Between 01/04/2021-30/09/2022, 8% (109/1347) of Ultra rifampicin-resistant specimens were MTBDR plus -susceptible. Of 89% (97/109) isolates with a sequenceable rpoB , SMOR resolved most in favour of Ultra [79% (77/97)]. Sputum with lower mycobacterial load was associated with Ultra false-positive resistance [46% (11/24) of “very low” Ultras had false-resistance vs. 12% (9/73; p=0.0004) in those ≥“low”], as were Ultra heteroresistance calls (all wild type probes, ≥1 mutant probe) [62% (23/37 vs. 25% (15/60) for Ultra without heteroresistance calls; p=0.0003]. Of the 91% (88/97) of isolates successfully tested by FT-MTBDR, 55% (48/88) were FT-MTBDR rifampicin-resistant and 45% (40/88) susceptible, translating to 69% (47/68) sensitivity and 95% (19/20) specificity. In the 91% (99/109) of isolates with inhA and katG sequenced, 62% (61/99) were SMOR isoniazid-susceptible.

Interpretation

When Ultra and MTBDR plus rifampicin results are discordant, Ultra is more likely to be correct and FT-MTBDR agrees more with Ultra than MTBDR plus , however, lower load and the Ultra heteroresistance probe pattern were risk factors for Ultra false rifampicin-resistant results.
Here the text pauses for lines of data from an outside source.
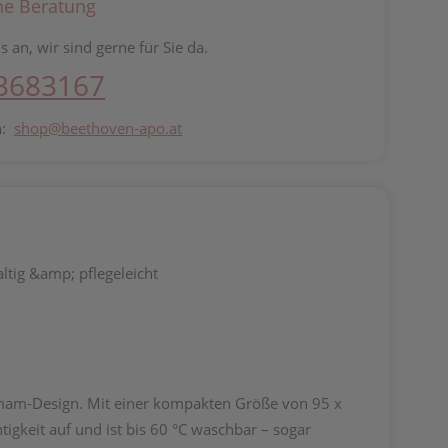
he Beratung
s an, wir sind gerne für Sie da.
 3683167
n:
shop@beethoven-apo.at
ltig &amp; pflegeleicht
amam-Design. Mit einer kompakten Größe von 95 x
igkeit auf und ist bis 60 °C waschbar – sogar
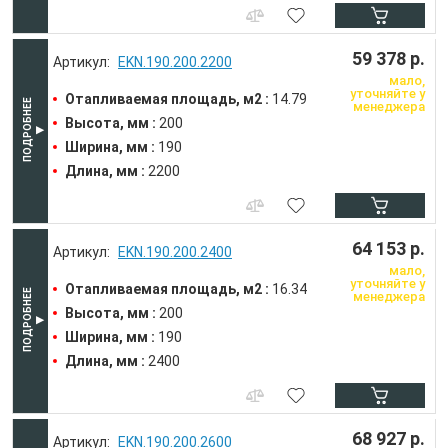
59 378 р.
EKN.190.200.2200
мало,
уточняйте у
Отапливаемая площадь, м2 :
14.79
менеджера
Высота, мм :
200
Ширина, мм :
190
Длина, мм :
2200
64 153 р.
EKN.190.200.2400
мало,
уточняйте у
Отапливаемая площадь, м2 :
16.34
менеджера
Высота, мм :
200
Ширина, мм :
190
Длина, мм :
2400
68 927 р.
EKN.190.200.2600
Most people with Ultra-MTBDR plus discordant resistance results were isoniazid-susceptible. These data have implications for drug-resistant TB diagnosis.

Funding

This work was supported by European & Developing Countries Trial Partnerships (EDCTP2; RIA2020I-3305, CAGE-TB), National Institutes of Health (D43TW010350; U01AI152087; U54EB027049; R01AI136894).